Tuesday’s Labor Department announcement showed that the Producer Price Index, which measures inflation before it reaches consumers, rose 1% from December. Although the year-over-year growth was lower than the 9.8% record in November and December, it was still well above what economists expected. Wholesale inflation increased 0.8% in December, and 8.3% in January 2021, excluding volatile food and energy prices.

In a note, Bill Adams, Comerica Bank’s chief economist, stated that “the big picture is that inflation gained momentum and expanded in the economy.” Prices rose in January due to the Russia-Ukraine war. Fears that Russia’s conflict might slow down its deliveries of oil and natural gas to global markets prompted energy prices to rise. However, prices for other goods and services rose quickly in January.

Four-decade high

Last week, the government reported that consumer prices have risen to their highest point in forty-five years. This squeezed households and wiped out raises. It also reinforced the Federal Reserve’s decision last week to increase borrowing rates.

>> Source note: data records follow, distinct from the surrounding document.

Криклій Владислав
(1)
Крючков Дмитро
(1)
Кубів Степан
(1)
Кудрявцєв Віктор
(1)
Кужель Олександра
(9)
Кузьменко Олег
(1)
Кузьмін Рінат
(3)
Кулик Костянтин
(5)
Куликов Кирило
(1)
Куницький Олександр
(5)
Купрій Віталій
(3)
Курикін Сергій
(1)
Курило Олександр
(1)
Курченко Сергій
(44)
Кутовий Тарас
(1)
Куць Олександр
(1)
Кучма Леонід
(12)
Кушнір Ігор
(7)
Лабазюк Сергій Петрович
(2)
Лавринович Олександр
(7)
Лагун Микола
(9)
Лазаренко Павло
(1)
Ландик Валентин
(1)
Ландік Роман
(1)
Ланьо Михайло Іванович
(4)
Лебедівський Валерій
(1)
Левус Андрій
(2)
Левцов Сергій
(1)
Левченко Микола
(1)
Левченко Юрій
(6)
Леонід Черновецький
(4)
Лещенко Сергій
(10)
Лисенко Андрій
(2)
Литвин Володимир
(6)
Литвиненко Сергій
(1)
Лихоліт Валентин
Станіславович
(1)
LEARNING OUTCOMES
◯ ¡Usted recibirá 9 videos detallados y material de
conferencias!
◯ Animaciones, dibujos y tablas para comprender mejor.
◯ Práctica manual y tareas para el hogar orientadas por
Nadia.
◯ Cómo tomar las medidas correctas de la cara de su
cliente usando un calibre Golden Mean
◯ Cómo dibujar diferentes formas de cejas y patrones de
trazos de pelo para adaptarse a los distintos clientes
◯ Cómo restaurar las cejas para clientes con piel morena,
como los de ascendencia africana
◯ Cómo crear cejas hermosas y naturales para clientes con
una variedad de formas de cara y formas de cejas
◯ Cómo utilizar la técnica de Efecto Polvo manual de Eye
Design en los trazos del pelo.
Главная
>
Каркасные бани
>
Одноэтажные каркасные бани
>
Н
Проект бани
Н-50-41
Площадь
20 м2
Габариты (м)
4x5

The Consumer Price Index increased 7.5% across all sectors of the economy: food, furniture, rents for apartments, airfares and electricity.

After being under control for forty years, inflation resurfaced as an economic problem last year after the U.S. recovered with surprising speed from the devastating coronavirus depression in 2020. Companies were caught off guard by the bounce back and scrambled for workers and supplies to meet unexpected orders from customers who had received government relief checks. The pressure was on freight yards, ports, and factories. Shipments were delayed, and prices started to rise.

According to the Labor Department’s January report, wholesale prices increased 1.3% from December, while services rose 0.7%. This was driven by an increase in outpatient hospital services costs, which jumped 1.6%.

“The latest increase in producer prices was driven primarily by another strong gain of goods prices, but increases were continued to widen,” Oxford Economics economists Mahir Rasheed (Oxford Economics) wrote in a report. “Producer prices won’t revert to their normal patterns due to the combination of persistent supply disruptions, and higher energy prices until later in the year.”

Food and energy were the most affected by inflation — which is bad news for consumers. The wholesale food price increased 12.8% over the previous year while energy prices rose 29.4%.

Kurt Rankin, PNC Economist, stated in a report that food manufacturers are facing higher costs for both their actual products and their packaging and shipping. This is a sure sign that food price inflation will continue into 2022.

He said, “Those food and energy components are often the most noticeable and most difficult to absorb by households.”

Economists predict that inflationary pressure will drop this year, as supply chain bottlenecks start to ease and the Federal Reserve starts to raise interest rates. Consumers will not receive government relief checks.